A Few Good Things


Economists have written any number of popular introductions to their field – Armchair Economist, Undercover Economist, Naked Economist, Economic Naturalist’s Field Guide,  Freakonomics, From Here to Economy and Tradeoffs all come to mind – but seldom do economists write about their own experience of the craft.

That’s why, as an economic journalist with some familiarity with the profession, I so liked The Apprentice Economist: Seven Steps to Mastery, by Filip Palda, of École Nationale d’Administration Publique, the public policy school of the University of Quebec.

The voice is pure Chicagoan.  The tone is hortatory, a friendly instructor in a good mood on a sunny day. Why else start with the Slutsky equation?

The Slutsky equation was definitely not what sixteen-year-old Paul Samuelson was thinking about when he described learning the logic of price elasticity, substitution and marginal costs his first year at the University of Chicago, in 1932.

“I could not believe that the rest of the class were making heavy weather of such problems as what would be the effect on the price of kidneys of Minot’s discovery that liver cured anemia, or the effect on mutton price if Orlon were invented.”

In 1932, Samuelson would have been thinking about new mathematical descriptions of general equilibrium by John Hicks and R.G.D. Allen then appearing in London, and perhaps about Edward Chamberlin’s ideas in Cambridge, Mass. about monopolistic competition. – hot topics in the early Thirties.

Only after Eugen Slutsky’s 1915 paper, written in Kiev and submitted to an Italian journal was rediscovered did it become clear how superior were Slutsky’s mathematical treatments for calculating the interdependence of many different prices at the same time.  Slutsky’s paper was re-published in 1952 by the American Economic Association and ever since has been the standard textbook treatment of the central topic of demand theory.

Thus in the first chapter of Apprentice, Palda explains how the reaction to a change in price can routinely be separated into two parts, the income and substitution effects.  If the price rises, the consumer is poorer, so he buys less of the good in question – the income effect. He also shifts away from the more expensive good in favor of alternatives –the substitution effect.  Maximizing satisfaction and minimizing the cost of attaining a certain level of attaining it amount to the same thing, he says: if you can figure out one, you know the other.

From this Palda moves to discussions of cost of living indexes, the supposed neutrality of money, the idea of revealed preference, the introduction of new products, parcelization of otherwise indivisible products (a cow, for example) and the division of labor as a historical process, opportunities to rent services instead of purchasing them, and the way producer theory turns out to be symmetrical in most respects to consumer theory.
§
**Prompt A:** From the book review, quote verbatim the part that opens with the words containing "Economists have written" and closes with "University of Quebec.".
**Prompt B:** According to the book review, in what year did the American Economic Association re-publish Eugen Slutsky's paper?
**Prompt C:** Sum up the book review in two sentences.
§
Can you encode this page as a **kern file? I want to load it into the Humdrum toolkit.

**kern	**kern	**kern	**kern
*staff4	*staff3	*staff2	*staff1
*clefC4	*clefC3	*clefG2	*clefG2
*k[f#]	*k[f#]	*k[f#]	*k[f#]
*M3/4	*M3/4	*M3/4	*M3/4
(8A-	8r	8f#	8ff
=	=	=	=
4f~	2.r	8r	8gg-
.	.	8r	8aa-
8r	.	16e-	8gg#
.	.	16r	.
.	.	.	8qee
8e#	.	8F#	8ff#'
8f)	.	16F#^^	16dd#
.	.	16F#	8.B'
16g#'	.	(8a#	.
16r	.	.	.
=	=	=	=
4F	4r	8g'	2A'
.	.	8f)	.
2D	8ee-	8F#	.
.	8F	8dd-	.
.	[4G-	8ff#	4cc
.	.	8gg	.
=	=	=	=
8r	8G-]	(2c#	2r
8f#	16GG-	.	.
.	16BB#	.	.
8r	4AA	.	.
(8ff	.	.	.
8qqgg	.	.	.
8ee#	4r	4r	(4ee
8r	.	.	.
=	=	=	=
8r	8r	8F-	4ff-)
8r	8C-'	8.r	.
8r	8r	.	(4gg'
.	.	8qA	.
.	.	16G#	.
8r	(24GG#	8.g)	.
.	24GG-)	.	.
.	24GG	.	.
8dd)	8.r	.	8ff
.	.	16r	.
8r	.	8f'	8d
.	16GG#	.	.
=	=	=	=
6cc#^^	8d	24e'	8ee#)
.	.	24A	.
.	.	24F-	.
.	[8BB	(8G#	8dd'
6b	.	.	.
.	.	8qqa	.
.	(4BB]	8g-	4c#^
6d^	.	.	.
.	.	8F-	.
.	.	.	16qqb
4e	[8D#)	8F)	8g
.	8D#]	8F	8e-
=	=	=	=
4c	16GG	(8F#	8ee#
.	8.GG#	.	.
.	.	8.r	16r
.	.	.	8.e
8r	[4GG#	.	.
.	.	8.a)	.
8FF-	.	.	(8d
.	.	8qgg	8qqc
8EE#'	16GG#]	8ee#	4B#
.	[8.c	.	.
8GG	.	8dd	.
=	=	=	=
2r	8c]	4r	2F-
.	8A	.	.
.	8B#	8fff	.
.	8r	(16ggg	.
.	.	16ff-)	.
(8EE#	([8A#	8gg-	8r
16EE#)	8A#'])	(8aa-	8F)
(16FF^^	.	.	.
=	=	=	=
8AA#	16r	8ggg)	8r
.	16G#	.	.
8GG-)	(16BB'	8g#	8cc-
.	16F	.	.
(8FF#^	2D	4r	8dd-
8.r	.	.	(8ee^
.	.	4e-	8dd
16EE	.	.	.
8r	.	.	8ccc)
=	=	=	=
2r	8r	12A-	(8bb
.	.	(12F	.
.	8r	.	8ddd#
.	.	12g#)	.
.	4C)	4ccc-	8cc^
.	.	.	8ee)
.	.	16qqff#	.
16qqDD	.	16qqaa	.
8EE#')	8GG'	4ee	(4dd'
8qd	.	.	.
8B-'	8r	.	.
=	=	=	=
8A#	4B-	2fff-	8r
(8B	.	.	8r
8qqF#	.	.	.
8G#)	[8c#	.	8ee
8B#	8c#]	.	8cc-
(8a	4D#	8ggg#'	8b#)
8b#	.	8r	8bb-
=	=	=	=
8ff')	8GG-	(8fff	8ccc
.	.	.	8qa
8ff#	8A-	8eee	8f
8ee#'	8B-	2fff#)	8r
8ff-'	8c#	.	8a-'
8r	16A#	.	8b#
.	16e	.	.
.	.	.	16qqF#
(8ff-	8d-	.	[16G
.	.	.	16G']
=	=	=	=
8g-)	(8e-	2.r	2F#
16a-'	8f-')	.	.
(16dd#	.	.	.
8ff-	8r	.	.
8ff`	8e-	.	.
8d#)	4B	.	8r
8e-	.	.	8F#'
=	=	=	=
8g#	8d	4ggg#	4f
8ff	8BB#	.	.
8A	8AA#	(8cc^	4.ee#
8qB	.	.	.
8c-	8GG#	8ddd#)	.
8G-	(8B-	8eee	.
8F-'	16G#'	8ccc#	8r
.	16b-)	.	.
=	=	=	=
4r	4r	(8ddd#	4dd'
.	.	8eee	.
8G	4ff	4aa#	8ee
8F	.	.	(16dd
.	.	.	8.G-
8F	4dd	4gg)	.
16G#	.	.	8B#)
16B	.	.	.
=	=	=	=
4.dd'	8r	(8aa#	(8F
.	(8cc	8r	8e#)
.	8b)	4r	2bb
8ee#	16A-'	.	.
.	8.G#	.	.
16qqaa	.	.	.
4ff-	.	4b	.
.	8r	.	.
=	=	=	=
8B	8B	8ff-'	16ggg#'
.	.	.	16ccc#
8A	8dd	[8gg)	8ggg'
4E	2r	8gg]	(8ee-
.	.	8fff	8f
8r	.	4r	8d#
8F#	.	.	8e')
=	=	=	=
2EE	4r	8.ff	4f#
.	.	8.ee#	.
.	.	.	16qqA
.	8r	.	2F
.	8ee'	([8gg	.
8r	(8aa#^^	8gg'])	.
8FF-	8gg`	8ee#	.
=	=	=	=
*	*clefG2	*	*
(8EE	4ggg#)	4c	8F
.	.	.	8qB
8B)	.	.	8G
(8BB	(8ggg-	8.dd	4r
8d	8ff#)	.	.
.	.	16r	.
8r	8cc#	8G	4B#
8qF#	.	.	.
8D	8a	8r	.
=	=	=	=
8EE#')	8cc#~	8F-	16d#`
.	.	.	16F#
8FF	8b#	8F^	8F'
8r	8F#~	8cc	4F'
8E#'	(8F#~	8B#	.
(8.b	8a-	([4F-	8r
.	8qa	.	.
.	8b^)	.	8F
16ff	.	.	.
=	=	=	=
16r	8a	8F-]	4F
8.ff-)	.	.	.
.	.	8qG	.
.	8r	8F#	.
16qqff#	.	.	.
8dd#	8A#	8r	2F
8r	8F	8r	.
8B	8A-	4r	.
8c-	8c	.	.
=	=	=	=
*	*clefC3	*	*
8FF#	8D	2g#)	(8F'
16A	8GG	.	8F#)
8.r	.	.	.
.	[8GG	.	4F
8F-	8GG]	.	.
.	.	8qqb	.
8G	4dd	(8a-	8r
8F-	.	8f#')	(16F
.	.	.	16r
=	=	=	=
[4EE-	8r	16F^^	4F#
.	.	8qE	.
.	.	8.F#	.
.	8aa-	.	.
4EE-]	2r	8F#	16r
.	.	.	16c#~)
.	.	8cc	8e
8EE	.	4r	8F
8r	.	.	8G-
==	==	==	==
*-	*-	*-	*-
§
**Full answer A:**
Economists have written any number of popular introductions to their field – Armchair Economist, Undercover Economist, Naked Economist, Economic Naturalist’s Field Guide,  Freakonomics, From Here to Economy and Tradeoffs all come to mind – but seldom do economists write about their own experience of the craft.

That’s why, as an economic journalist with some familiarity with the profession, I so liked The Apprentice Economist: Seven Steps to Mastery, by Filip Palda, of École Nationale d’Administration Publique, the public policy school of the University of Quebec.

**Full answer B:** 1952

**Full answer C:** The book review expresses the writer's appreciation for Filip Palda's The Apprentice Economist: Seven Steps to Mastery as a book in which an economist writes about his own experience of the craft, in a Chicagoan voice and a hortatory tone. Its first chapter explains how the reaction to a price change separates into income and substitution effects, and Palda then moves to topics such as cost of living indexes, revealed preference, the division of labor and the symmetry of producer theory with consumer theory.